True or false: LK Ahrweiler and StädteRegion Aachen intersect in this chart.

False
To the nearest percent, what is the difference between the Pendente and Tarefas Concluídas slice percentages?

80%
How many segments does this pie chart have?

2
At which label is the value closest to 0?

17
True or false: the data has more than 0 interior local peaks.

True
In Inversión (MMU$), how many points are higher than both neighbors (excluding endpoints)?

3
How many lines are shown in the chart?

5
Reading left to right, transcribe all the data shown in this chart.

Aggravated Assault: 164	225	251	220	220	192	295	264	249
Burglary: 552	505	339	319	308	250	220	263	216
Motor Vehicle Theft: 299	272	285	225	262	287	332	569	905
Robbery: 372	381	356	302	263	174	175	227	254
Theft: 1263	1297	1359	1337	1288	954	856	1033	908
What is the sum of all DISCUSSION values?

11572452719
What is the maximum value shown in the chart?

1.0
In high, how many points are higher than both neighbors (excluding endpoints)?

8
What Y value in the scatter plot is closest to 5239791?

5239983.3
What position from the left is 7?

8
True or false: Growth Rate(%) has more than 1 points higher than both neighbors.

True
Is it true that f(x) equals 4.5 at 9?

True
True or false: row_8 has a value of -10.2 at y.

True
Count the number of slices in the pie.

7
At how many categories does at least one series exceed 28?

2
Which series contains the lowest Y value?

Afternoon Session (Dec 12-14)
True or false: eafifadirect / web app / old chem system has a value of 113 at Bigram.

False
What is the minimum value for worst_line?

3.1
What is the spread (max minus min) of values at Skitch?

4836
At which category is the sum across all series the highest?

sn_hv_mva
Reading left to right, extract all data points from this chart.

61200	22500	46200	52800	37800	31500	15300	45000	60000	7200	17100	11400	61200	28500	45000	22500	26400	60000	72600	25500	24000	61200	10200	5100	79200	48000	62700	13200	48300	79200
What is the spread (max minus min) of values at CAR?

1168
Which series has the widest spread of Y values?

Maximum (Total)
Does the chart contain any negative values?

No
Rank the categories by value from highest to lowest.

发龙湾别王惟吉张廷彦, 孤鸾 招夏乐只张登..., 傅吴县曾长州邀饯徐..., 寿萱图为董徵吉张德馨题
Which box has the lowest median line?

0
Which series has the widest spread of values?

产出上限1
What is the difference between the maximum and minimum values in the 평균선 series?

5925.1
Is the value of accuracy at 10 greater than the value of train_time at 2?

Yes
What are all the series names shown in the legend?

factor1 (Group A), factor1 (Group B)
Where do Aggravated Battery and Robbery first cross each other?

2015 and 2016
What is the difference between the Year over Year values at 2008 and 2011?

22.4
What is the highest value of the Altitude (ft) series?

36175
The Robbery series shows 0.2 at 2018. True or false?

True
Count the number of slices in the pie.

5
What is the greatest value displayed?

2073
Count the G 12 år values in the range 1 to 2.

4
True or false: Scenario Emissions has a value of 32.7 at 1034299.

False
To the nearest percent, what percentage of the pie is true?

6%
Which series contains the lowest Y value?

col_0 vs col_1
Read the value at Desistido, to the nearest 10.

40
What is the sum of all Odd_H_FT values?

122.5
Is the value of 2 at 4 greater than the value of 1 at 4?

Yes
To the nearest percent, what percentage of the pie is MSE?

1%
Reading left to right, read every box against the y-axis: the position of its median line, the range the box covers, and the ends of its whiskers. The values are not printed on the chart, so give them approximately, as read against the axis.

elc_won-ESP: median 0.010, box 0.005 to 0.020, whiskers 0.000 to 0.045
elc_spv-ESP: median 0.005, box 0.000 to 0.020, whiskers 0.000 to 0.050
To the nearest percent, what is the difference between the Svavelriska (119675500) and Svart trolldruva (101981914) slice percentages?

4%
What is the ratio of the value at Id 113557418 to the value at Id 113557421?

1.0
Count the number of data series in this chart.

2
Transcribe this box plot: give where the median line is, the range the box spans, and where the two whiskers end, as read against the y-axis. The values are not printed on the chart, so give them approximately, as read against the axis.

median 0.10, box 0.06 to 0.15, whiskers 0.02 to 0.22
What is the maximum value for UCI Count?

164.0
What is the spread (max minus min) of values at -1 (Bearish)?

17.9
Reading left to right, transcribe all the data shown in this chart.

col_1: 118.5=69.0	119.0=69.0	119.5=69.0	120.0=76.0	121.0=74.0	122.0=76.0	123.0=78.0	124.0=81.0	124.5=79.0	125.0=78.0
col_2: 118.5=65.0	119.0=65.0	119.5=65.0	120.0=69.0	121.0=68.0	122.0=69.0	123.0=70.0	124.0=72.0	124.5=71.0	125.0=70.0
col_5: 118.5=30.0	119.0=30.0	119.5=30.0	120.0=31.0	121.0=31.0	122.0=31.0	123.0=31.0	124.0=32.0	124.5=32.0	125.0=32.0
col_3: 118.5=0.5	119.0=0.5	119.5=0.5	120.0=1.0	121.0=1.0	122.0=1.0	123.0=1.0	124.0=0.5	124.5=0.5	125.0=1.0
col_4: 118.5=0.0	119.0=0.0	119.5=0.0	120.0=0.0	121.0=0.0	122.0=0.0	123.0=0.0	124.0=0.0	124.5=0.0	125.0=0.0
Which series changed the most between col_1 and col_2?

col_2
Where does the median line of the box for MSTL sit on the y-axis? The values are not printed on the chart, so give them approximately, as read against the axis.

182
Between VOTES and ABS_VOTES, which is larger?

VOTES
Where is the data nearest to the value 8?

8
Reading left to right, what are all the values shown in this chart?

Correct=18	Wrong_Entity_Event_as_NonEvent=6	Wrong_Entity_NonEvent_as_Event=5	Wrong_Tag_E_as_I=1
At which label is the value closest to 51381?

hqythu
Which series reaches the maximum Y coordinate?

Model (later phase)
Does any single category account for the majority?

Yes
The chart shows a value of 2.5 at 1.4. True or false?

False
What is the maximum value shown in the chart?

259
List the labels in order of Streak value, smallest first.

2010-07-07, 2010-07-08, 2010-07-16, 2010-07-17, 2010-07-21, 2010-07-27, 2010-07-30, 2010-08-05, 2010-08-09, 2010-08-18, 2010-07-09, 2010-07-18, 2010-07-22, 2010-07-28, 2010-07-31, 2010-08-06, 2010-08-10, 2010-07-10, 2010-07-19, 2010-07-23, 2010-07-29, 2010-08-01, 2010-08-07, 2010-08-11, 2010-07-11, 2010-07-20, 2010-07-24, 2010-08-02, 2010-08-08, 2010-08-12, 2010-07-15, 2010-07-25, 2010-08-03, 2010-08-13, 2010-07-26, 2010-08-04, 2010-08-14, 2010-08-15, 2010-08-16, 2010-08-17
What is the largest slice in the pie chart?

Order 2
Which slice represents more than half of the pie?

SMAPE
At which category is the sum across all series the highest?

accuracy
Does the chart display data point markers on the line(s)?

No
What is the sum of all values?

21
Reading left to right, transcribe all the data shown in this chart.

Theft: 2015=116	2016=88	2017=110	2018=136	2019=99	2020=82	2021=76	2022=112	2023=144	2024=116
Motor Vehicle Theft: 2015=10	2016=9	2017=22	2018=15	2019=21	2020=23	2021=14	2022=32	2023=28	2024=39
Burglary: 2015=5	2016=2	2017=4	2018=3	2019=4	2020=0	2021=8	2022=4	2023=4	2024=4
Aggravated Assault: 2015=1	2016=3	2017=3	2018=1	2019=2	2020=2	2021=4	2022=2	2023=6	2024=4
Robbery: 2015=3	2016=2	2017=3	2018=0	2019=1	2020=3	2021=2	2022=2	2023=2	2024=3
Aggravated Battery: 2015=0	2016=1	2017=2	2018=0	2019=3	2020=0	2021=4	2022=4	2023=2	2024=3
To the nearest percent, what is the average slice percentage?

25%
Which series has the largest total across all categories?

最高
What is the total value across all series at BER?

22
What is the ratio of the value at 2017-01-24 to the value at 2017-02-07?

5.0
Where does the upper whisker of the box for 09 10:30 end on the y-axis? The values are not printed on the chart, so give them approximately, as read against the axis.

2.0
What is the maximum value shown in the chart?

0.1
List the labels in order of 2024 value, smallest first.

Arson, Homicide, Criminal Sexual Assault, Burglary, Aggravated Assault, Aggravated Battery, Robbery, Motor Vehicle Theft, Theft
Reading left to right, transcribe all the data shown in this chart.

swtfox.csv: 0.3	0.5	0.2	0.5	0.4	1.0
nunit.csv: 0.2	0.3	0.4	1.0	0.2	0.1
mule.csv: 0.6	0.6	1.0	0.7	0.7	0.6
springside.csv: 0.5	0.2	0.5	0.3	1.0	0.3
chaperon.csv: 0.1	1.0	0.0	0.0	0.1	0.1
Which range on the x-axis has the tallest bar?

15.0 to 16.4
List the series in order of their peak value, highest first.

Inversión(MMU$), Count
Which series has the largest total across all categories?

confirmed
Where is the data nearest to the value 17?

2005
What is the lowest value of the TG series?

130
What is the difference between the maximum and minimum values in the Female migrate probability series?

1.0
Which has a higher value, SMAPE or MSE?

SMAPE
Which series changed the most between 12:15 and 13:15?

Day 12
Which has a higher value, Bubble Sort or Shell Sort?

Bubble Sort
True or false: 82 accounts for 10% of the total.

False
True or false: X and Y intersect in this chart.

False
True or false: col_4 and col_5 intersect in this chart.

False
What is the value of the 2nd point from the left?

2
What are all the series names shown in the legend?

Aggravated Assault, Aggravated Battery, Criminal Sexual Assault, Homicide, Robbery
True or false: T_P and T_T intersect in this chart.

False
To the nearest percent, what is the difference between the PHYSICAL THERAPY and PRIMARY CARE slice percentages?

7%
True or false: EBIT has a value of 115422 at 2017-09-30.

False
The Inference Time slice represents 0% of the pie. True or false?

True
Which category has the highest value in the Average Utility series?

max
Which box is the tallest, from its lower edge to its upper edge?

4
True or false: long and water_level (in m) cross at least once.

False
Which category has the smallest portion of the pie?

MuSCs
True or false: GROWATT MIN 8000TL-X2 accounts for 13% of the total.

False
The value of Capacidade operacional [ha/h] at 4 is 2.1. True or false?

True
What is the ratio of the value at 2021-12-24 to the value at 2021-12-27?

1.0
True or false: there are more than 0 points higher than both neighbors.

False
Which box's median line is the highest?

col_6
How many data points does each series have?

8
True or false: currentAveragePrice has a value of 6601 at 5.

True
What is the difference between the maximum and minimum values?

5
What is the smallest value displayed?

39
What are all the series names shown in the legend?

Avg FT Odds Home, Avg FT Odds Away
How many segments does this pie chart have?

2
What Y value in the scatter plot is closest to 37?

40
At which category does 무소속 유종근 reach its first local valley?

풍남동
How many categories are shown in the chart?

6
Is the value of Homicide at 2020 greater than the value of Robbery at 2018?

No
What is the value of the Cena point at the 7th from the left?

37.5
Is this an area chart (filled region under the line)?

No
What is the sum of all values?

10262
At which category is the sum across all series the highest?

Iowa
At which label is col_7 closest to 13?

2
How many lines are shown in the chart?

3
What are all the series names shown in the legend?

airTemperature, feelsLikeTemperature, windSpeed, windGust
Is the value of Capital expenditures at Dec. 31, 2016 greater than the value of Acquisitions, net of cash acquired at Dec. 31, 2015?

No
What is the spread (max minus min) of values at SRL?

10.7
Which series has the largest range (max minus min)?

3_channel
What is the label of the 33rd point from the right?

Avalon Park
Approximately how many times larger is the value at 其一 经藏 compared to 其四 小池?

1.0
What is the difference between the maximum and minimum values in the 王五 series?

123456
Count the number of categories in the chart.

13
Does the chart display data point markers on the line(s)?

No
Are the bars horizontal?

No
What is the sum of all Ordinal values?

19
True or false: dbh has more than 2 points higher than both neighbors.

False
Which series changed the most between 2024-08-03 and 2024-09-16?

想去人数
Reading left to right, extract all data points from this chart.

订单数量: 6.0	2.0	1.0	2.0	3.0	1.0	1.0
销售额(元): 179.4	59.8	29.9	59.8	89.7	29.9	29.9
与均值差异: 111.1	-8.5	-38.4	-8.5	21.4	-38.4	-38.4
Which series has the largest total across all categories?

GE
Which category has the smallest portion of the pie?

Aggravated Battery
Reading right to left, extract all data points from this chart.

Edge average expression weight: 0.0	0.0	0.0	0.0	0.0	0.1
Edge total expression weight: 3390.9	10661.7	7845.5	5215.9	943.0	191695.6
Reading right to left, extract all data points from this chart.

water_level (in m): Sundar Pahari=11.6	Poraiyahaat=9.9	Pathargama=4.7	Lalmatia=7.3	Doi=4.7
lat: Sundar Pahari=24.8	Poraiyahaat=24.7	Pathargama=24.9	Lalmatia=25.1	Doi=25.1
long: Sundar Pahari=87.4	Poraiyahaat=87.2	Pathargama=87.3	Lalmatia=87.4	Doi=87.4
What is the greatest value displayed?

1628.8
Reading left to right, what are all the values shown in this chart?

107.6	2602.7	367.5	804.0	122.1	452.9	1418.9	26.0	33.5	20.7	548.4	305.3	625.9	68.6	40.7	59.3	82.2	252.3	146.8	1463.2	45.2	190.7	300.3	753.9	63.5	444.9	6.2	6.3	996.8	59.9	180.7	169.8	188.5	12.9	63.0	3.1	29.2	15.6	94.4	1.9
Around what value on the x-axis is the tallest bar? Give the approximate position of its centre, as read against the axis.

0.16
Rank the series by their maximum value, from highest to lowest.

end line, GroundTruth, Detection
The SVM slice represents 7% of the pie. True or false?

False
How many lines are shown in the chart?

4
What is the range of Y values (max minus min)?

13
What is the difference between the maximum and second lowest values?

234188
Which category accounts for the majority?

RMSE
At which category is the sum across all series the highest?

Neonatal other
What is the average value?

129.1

■ ■ ■ ■

Instructions to follow :: Reproduce the data above verbatim, everything from the line containing "Inversión(MMU$), Count" down to the line containing "What is the lowest value of the TG series?", both lines included.

Problem solution ::
Inversión(MMU$), Count
Which series has the largest total across all categories?

confirmed
Where is the data nearest to the value 17?

2005
What is the lowest value of the TG series?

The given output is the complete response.